→ **EXERCISE REQUIREMENTS**
Pick up the forum thread below about the Genie's coax network and keep writing it from the point where it stops.

→ **TEXT UNDER STUDY**
┌────────
On the genie frontpanel press right arrow / guide and post the numbers from the two pages of Coax Network.

Also be sure there's no other splitter or diplexers on the coax and all D* green label splitters are terminated - no open ports.


----------



## matty8199 (Dec 4, 2005)

dennisj00 said:


> The wireless through the Genie should be as fast on the 24. You could have a bad connection or cable.
> 
> On the genie frontpanel press right arrow / guide and post the numbers from the two pages of Coax Network.
> 
> Also be sure there's no other splitter or diplexers on the coax and all D* green label splitters are terminated - no open ports.


there are no other splitters or diplexers on the coax, it's a brand new house with all coax runs going to the closet where the d* splitter is. the splitter is exactly how the installer left it, i haven't changed anything in the closet...the only things i changed was to put my keystone jacks back on where the installer just had the cable w/ new barrel connectors running through the hole in the wall. no way in hell was i leaving it like that...
└────────
→ **THE DATA**
┌────────
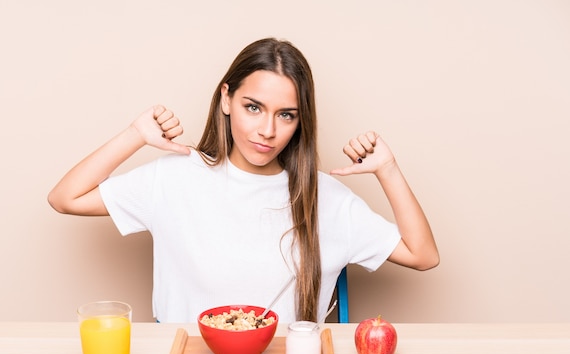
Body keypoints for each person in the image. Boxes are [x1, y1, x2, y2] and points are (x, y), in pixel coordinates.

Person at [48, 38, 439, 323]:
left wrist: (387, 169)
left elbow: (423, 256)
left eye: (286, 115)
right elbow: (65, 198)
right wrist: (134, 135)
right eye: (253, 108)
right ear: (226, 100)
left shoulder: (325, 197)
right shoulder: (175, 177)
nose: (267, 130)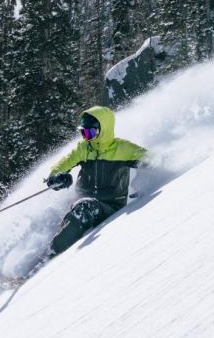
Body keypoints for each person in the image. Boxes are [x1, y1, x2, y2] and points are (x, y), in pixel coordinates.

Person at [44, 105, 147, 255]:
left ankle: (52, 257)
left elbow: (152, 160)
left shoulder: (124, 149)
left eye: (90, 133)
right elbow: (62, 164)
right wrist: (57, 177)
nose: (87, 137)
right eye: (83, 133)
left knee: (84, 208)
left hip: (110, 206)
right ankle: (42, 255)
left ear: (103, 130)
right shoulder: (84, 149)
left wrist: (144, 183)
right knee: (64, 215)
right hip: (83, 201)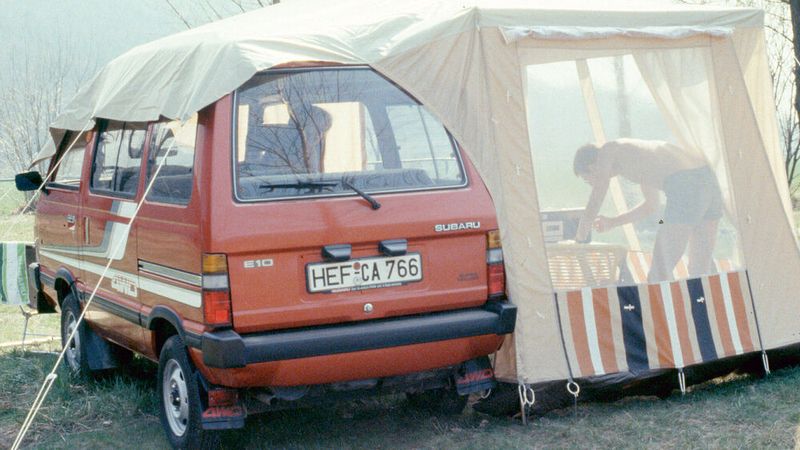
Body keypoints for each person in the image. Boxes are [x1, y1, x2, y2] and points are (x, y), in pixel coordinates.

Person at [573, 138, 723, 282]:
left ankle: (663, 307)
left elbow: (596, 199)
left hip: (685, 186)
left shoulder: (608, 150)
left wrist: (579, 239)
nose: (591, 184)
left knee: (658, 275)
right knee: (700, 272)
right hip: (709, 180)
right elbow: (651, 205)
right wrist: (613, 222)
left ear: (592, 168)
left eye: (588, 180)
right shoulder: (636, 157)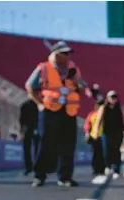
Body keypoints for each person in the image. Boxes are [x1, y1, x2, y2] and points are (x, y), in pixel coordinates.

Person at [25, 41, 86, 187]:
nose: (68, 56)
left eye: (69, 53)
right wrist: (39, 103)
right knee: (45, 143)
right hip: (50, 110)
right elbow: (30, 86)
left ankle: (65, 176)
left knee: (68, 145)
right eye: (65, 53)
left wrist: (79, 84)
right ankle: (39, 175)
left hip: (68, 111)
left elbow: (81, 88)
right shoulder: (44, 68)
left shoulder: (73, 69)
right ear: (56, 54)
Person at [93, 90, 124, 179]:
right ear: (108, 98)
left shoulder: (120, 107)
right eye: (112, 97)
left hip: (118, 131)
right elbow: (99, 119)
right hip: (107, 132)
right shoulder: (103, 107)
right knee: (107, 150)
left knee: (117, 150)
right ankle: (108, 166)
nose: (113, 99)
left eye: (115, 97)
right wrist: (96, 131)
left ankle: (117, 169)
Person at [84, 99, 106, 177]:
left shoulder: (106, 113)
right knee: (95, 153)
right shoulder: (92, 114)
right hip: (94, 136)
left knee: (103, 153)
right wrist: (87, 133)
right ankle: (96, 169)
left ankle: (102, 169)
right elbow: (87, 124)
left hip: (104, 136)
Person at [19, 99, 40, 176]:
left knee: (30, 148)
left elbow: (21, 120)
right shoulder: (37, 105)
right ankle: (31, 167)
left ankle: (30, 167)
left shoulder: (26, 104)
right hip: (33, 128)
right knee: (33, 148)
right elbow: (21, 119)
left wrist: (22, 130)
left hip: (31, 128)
└────────
→ **REPLY TO THE TASK**
coax network info:
node 0 phy level -12
node 1 phy level -13
node 2 phy level n/a
node 3 phy level -14

node 3 is the HR24, based on the mac address.

phy rate mesh:

nds 0 1 2 3
0 241 275 285 249
1 275 240 285 245
2 275 285 240 244
3 244 241 249 241

also of note, MRV works just fine. no stuttering or anything like that when watching recordings from the genie on the HR24 or vice versa...the only problem seems to be with on demand.


----------



## dennisj00 (Sep 27, 2007)

Can you change locations or hook up the 24 directly to Ethernet (reboot it) to see if the problem changes?


----------



## veryoldschool (Dec 10, 2006)

You may have found what I did over a year ago.
The 44 wasn't being a "good server" to the other DVRs on the coax network.
I just went back to using a WCCK for the whole network.


----------



## matty8199 (Dec 4, 2005)

i do have an ethernet jack behind the 24 (two coax and two ethernet to every room in the house), so i'll try hooking it up via ethernet and see what happens. i'll report back here...


----------



## veryoldschool (Dec 10, 2006)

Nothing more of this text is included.